Related: Momentum builds for career-focused P-TECH schools

Nationally, about 60 percent of P-TECH students earn an associate degree within six years of starting high school, Litow told me. The path to a degree for students who don’t get a head start in high school is a lot rockier: Forty-five percent of students who enter community college full time hold an associate degree six years later, according to the National Student Clearinghouse Research Center. Just 14 percent finish within two years of starting.  

Of course, even at P-TECH, not all students attend or graduate from four-year colleges, but success is also measured by the number of students who get good jobs in the industries they were exposed to during internships. More than 200 young people have entered the workforce at companies like IBM, Corning and Tesla after completing the six-year program, Litow told me.

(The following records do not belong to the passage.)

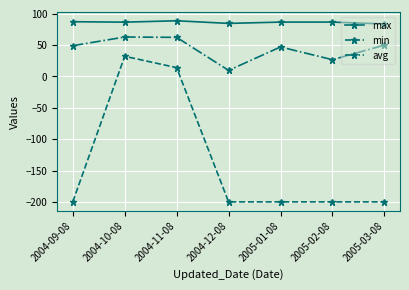

Which series has the largest total across all categories?

max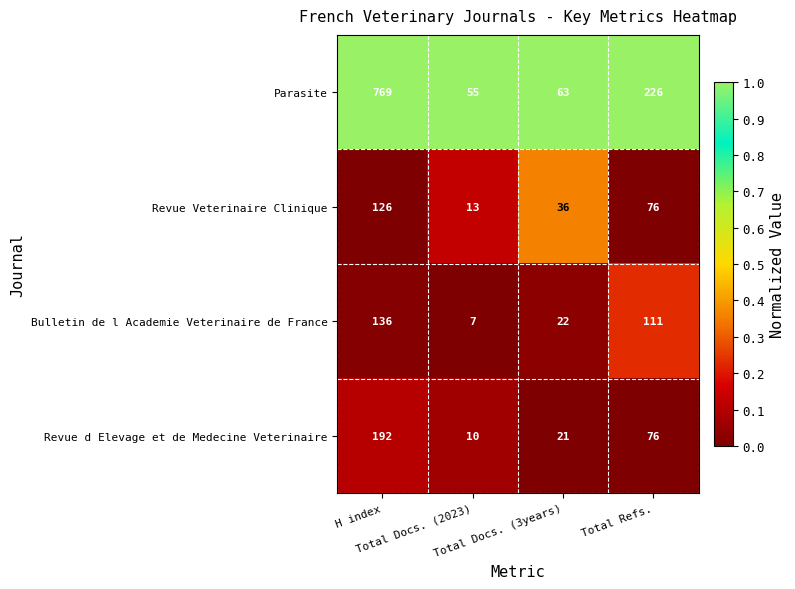

What is the difference between the highest and lowest values at H index?

643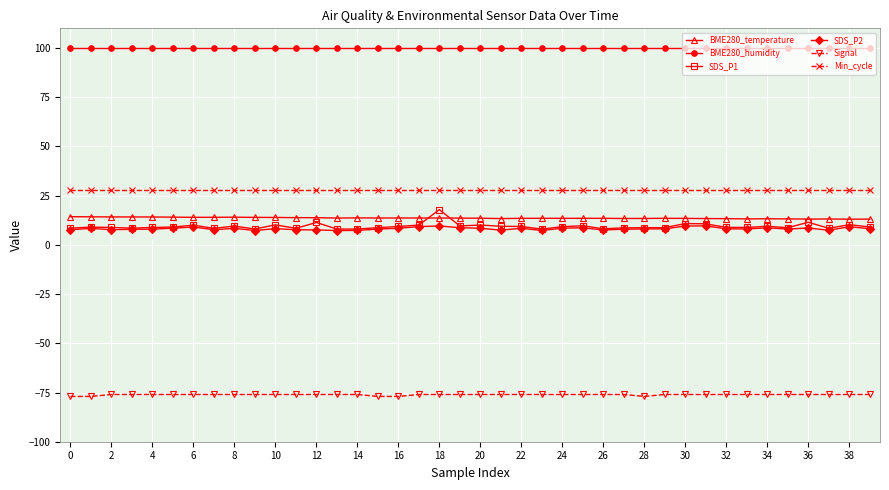

Which series has the widest spread of values?

SDS_P1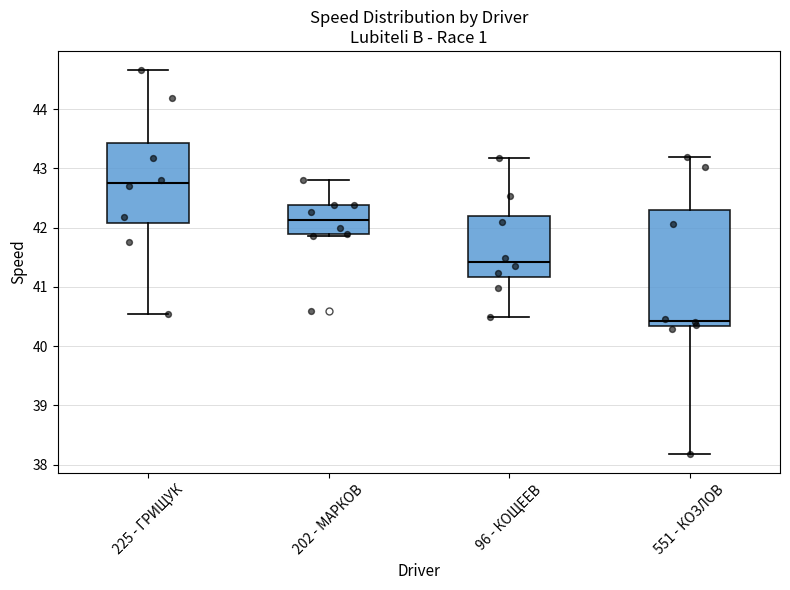

Reading left to right, read every box against the y-axis: the position of its median line, the range the box covers, and the ends of its whiskers. The values are not printed on the chart, so give them approximately, as read against the axis.

225 - ГРИЩУК: median 42.8, box 42.1 to 43.4, whiskers 40.5 to 44.7
202 - МАРКОВ: median 42.1, box 41.9 to 42.4, whiskers 41.9 to 42.8
96 - КОЩЕЕВ: median 41.4, box 41.2 to 42.2, whiskers 40.5 to 43.2
551 - КОЗЛОВ: median 40.4, box 40.3 to 42.3, whiskers 38.2 to 43.2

There are also plenty of challenges ahead for the school network, as detailed in the book: the need for ongoing federal, state, district and industry support to cover college tuition – and, Rothman said, “the need to change people’s minds” about the value of combining college and high school.

P-TECH
Jaier Smith and her twin sister Jakari Smith are getting ready for an end-of-year competition in environmental science teacher Joyce D’Imperio’s class. Credit: Liz Willen

And not every P-TECH succeeds: P-TECH Adirondack was phased out, in part due to funding struggles, while others have stumbled elsewhere and are trying to get back on track, the book acknowledges.

Rashid Ferrod Davis, the principal of P-TECH Brooklyn, is a firm believer in learning from earlier mistakes at his school, the network’s first and one that drew national attention after President Barack Obama visited in 2013. Like Rothman, Davis is a relentless advocate for his students, lining the school’s hallways with life size photos of its college graduates and constantly posting their career successes on social media.

He also loves to recount how many low performers in middle school now work at IBM, and remembers all the struggles they overcame.

“If you tell these ninth graders that you are going to be college students, and this is the path you are going to take, those who are really searching will hook on and believe in you,” Davis said. “That’s what happened to Oscar.”